== Entries provided

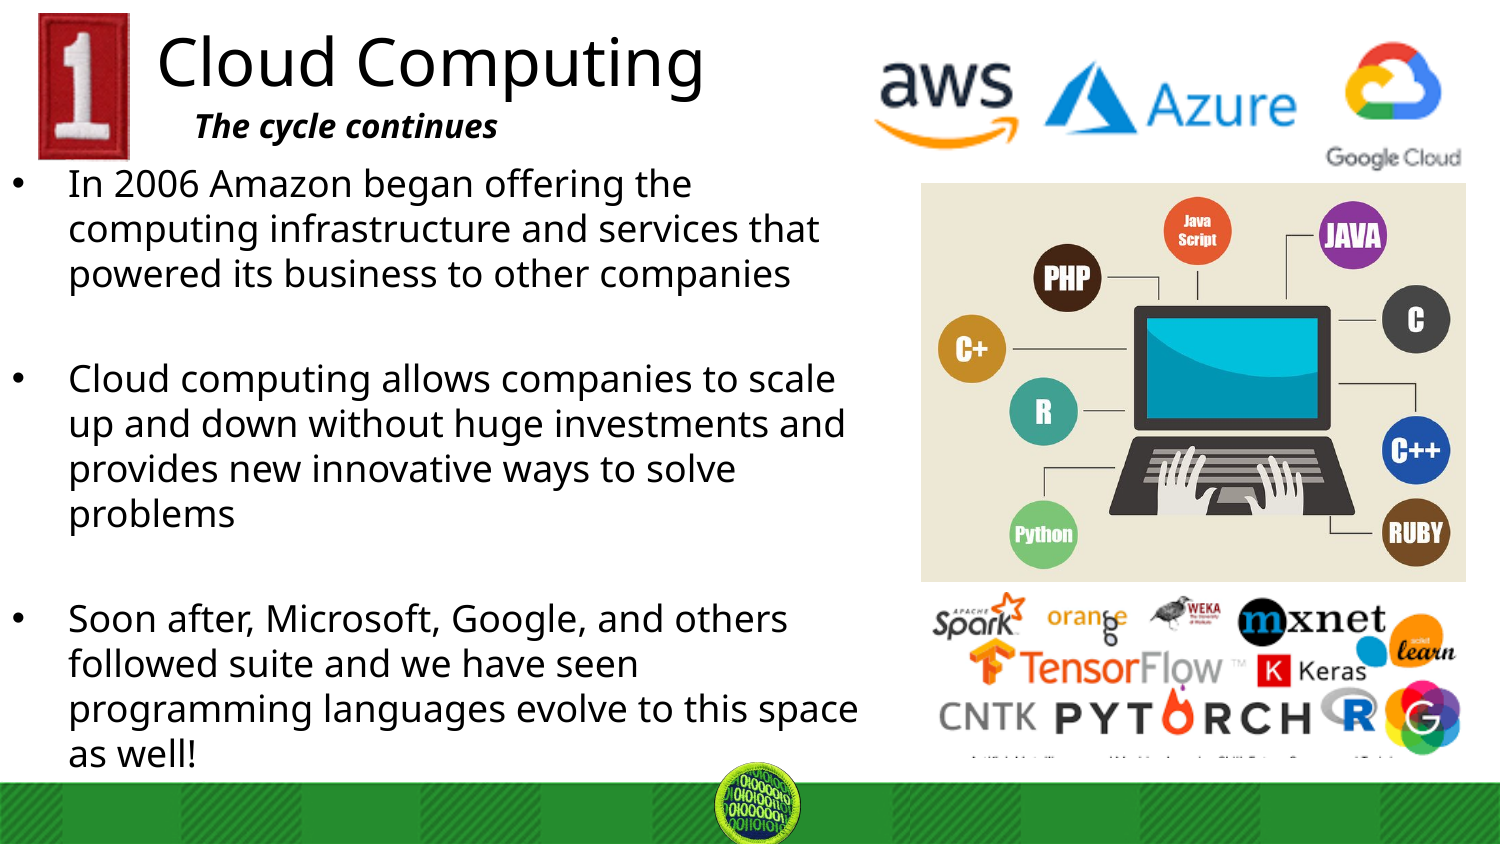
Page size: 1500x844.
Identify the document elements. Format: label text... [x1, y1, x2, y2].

picture [0, 762, 1500, 844]
picture [923, 591, 1464, 758]
list The cycle continues [141, 98, 857, 148]
picture [38, 13, 130, 152]
title Cloud Computing [141, 12, 857, 94]
list In 2006 Amazon began offering the computing infrastructure and services that powered its business to other companies Cloud computing allows companies to scale up and down without huge investments and provides new innovative ways to solve problems Soon after, Microsoft, Google, and others followed suite and we have seen programming languages evolve to this space as well! [0, 152, 884, 688]
picture [862, 0, 1480, 583]
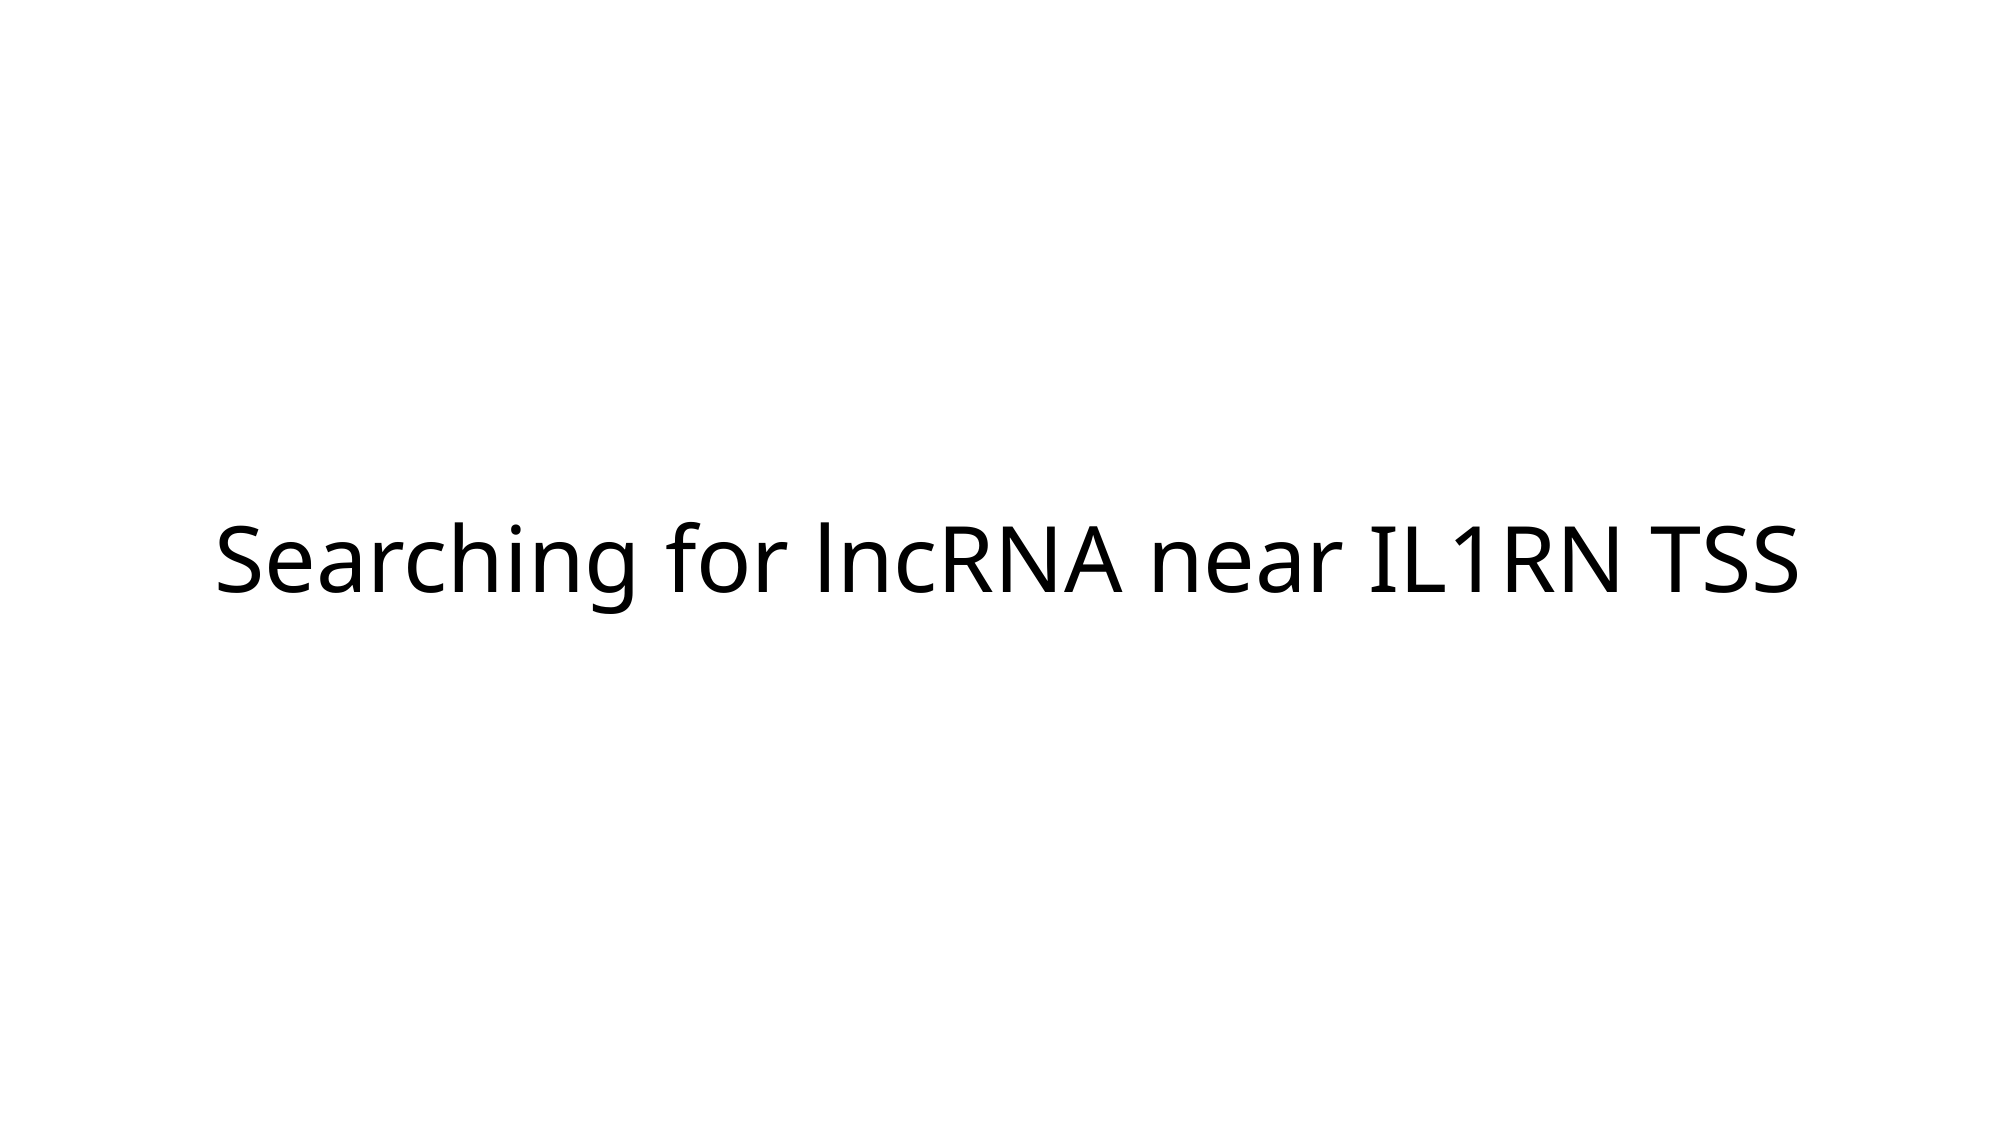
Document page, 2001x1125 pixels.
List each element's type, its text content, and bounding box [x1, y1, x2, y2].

title Searching for lncRNA near IL1RN TSS [158, 453, 1884, 672]
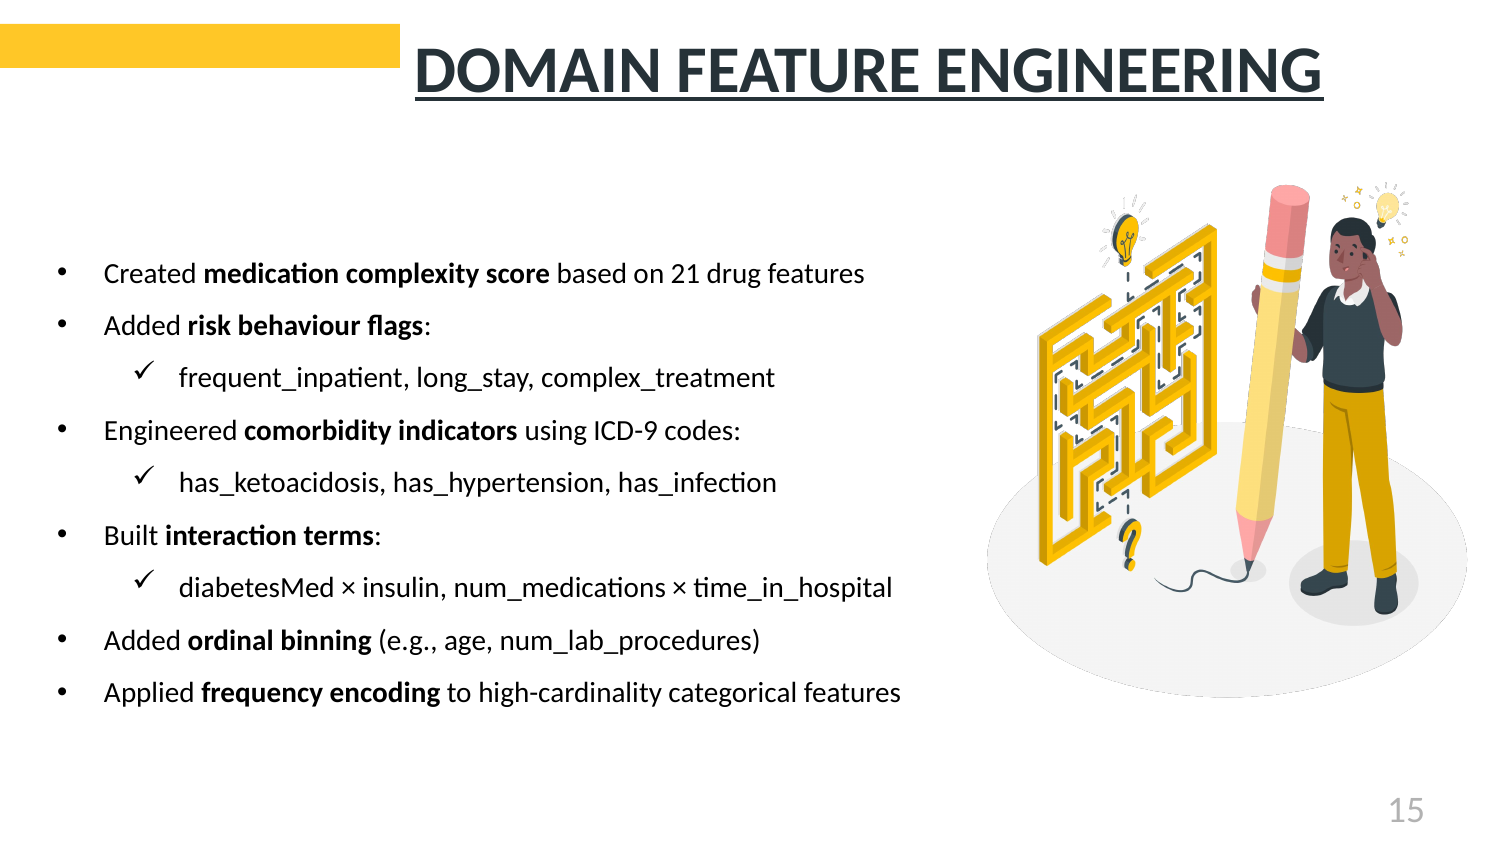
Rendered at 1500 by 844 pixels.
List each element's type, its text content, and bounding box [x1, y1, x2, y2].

====

Could you return all lines from the records that include the word "pixels"?

■ Problem solution
Document page, 2001x1125 pixels.
Rendered at 1500 by 844 pixels.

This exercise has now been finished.